* **What to work on**
Copy the text of every entry below word for word and line by line, leaving out the pictures.

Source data
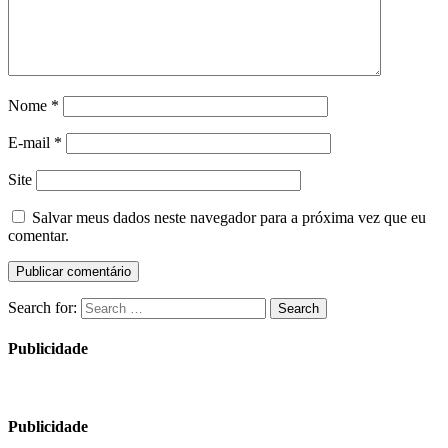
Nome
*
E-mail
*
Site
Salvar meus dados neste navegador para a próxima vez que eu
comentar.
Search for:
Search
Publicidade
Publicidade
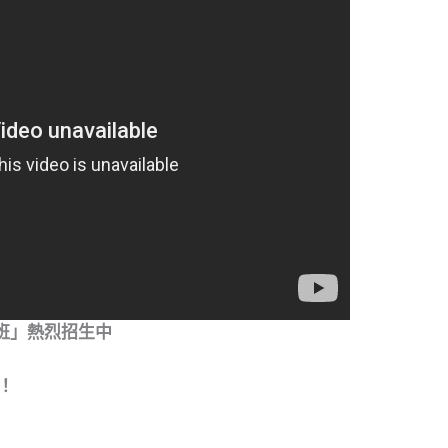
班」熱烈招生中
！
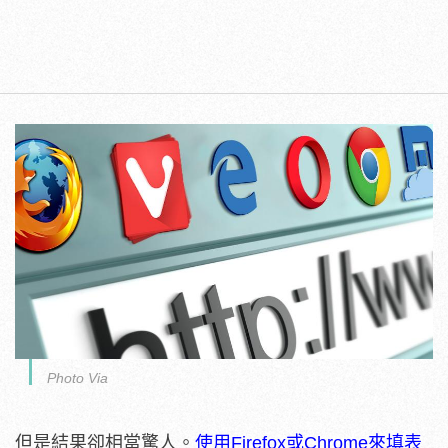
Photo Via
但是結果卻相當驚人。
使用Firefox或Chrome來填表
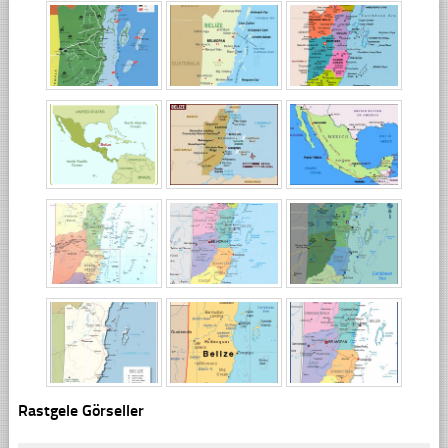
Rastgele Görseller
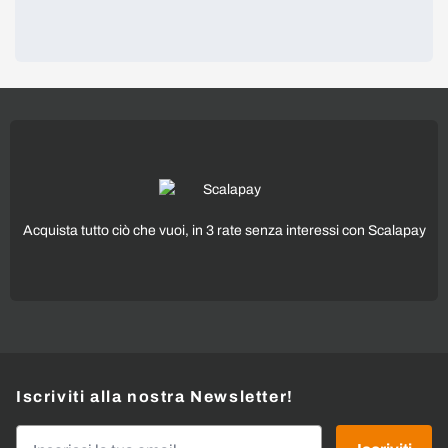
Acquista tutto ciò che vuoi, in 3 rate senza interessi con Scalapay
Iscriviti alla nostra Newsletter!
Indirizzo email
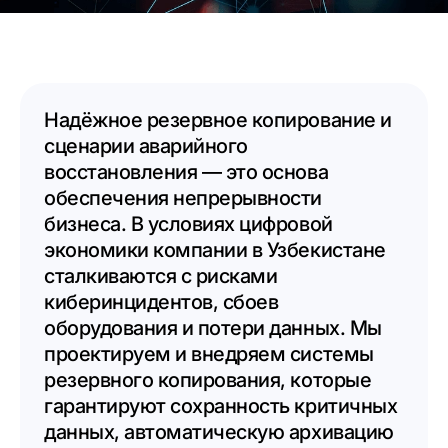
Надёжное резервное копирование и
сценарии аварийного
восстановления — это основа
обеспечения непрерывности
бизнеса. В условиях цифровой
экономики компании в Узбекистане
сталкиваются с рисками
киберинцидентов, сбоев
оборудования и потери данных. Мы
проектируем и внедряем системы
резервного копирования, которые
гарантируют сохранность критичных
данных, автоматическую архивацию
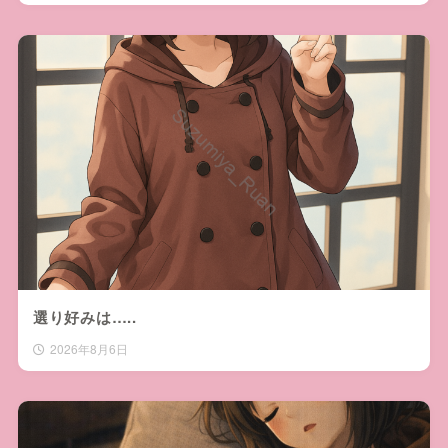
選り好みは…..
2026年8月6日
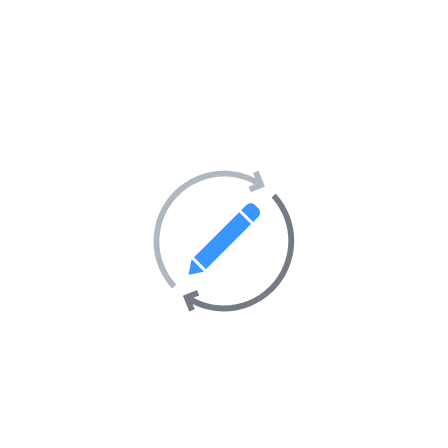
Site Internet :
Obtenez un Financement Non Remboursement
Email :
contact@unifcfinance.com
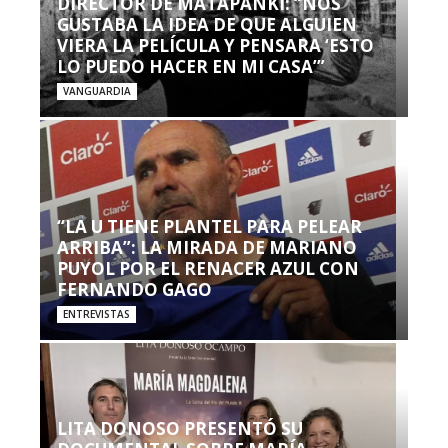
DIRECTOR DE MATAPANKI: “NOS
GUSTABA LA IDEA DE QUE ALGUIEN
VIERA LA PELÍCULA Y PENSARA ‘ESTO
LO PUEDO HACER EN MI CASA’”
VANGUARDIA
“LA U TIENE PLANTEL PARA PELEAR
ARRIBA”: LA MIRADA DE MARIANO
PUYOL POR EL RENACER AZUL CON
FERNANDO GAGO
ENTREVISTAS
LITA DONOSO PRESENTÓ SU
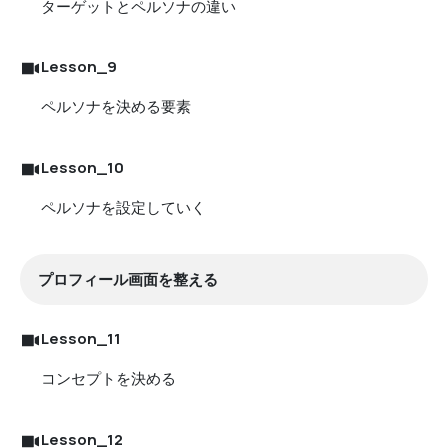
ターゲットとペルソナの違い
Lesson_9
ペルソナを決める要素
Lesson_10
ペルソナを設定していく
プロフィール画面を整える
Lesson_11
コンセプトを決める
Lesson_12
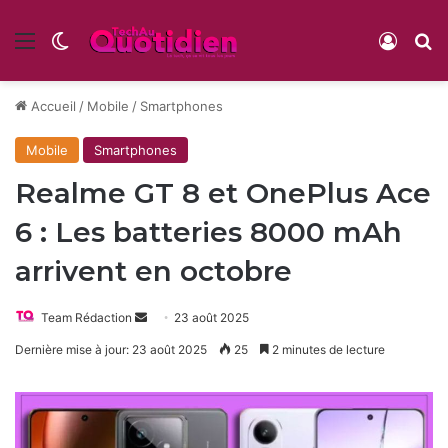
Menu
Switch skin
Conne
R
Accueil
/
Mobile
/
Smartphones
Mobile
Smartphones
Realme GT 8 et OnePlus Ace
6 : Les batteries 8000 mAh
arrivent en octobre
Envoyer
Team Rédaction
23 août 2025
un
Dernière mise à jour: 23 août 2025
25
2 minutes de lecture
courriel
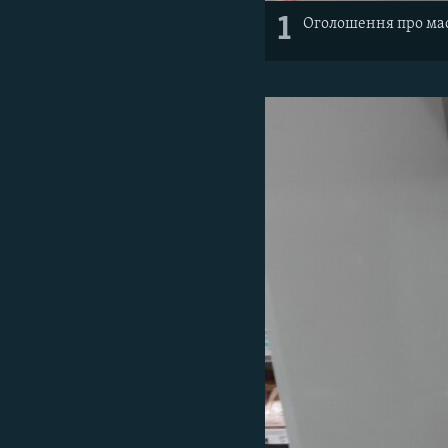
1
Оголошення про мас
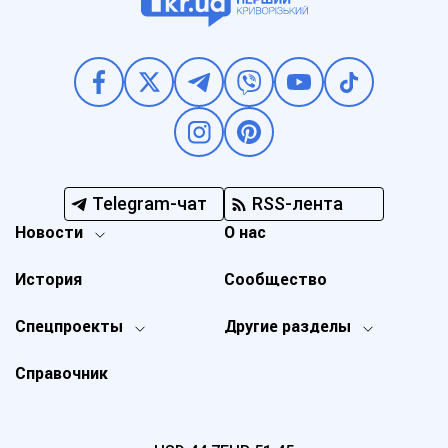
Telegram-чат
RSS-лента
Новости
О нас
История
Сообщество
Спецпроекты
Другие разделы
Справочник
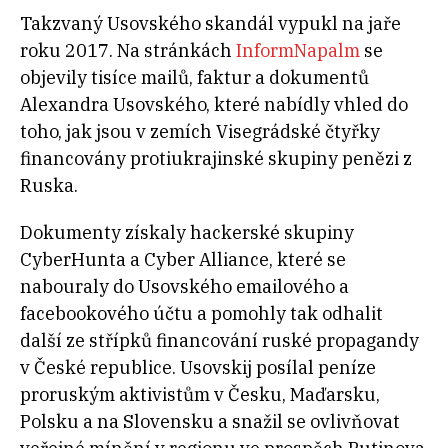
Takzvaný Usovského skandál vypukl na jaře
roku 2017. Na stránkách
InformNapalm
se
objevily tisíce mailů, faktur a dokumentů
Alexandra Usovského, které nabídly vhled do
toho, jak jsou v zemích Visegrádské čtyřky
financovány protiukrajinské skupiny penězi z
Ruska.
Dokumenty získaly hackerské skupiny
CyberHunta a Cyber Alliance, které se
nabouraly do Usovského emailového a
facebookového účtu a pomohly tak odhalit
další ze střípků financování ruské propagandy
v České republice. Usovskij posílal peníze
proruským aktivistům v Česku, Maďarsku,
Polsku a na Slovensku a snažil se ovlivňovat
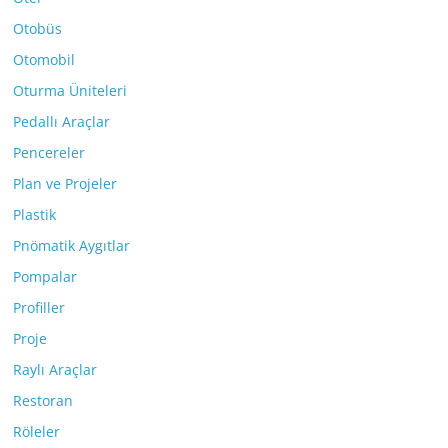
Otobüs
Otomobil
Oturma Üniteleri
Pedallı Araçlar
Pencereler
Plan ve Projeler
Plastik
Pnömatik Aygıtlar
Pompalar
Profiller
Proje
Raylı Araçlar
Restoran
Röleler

* **Response**
Nome
*
E-mail
*
Site
Salvar meus dados neste navegador para a próxima vez que eu
comentar.
Search for:
Search
Publicidade
Publicidade
班」熱烈招生中
！
Photo Via
但是結果卻相當驚人。
使用Firefox或Chrome來填表
Rastgele Görseller
Acquista tutto ciò che vuoi, in 3 rate senza interessi con Scalapay
Iscriviti alla nostra Newsletter!
Indirizzo email
Надёжное резервное копирование и
сценарии аварийного
восстановления — это основа
обеспечения непрерывности
бизнеса. В условиях цифровой
экономики компании в Узбекистане
сталкиваются с рисками
киберинцидентов, сбоев
оборудования и потери данных. Мы
проектируем и внедряем системы
резервного копирования, которые
гарантируют сохранность критичных
данных, автоматическую архивацию
選り好みは…..
2026年8月6日
Site Internet :
Obtenez un Financement Non Remboursement
Email :
contact@unifcfinance.com
DIRECTOR DE MATAPANKI: “NOS
GUSTABA LA IDEA DE QUE ALGUIEN
VIERA LA PELÍCULA Y PENSARA ‘ESTO
LO PUEDO HACER EN MI CASA’”
VANGUARDIA
“LA U TIENE PLANTEL PARA PELEAR
ARRIBA”: LA MIRADA DE MARIANO
PUYOL POR EL RENACER AZUL CON
FERNANDO GAGO
ENTREVISTAS
LITA DONOSO PRESENTÓ SU
ターゲットとペルソナの違い
Lesson_9
ペルソナを決める要素
Lesson_10
ペルソナを設定していく
プロフィール画面を整える
Lesson_11
コンセプトを決める
Lesson_12
Menu
Switch skin
Conne
R
Accueil
/
Mobile
/
Smartphones
Mobile
Smartphones
Realme GT 8 et OnePlus Ace
6 : Les batteries 8000 mAh
arrivent en octobre
Envoyer
Team Rédaction
23 août 2025
un
Dernière mise à jour: 23 août 2025
25
2 minutes de lecture
courriel
1
Оголошення про мас
Telegram-чат
RSS-лента
Новости
О нас
История
Сообщество
Спецпроекты
Другие разделы
Справочник
Takzvaný Usovského skandál vypukl na jaře
roku 2017. Na stránkách
InformNapalm
se
objevily tisíce mailů, faktur a dokumentů
Alexandra Usovského, které nabídly vhled do
toho, jak jsou v zemích Visegrádské čtyřky
financovány protiukrajinské skupiny penězi z
Ruska.
Dokumenty získaly hackerské skupiny
CyberHunta a Cyber Alliance, které se
nabouraly do Usovského emailového a
facebookového účtu a pomohly tak odhalit
další ze střípků financování ruské propagandy
v České republice. Usovskij posílal peníze
proruským aktivistům v Česku, Maďarsku,
Polsku a na Slovensku a snažil se ovlivňovat
Otobüs
Otomobil
Oturma Üniteleri
Pedallı Araçlar
Pencereler
Plan ve Projeler
Plastik
Pnömatik Aygıtlar
Pompalar
Profiller
Proje
Raylı Araçlar
Restoran
Röleler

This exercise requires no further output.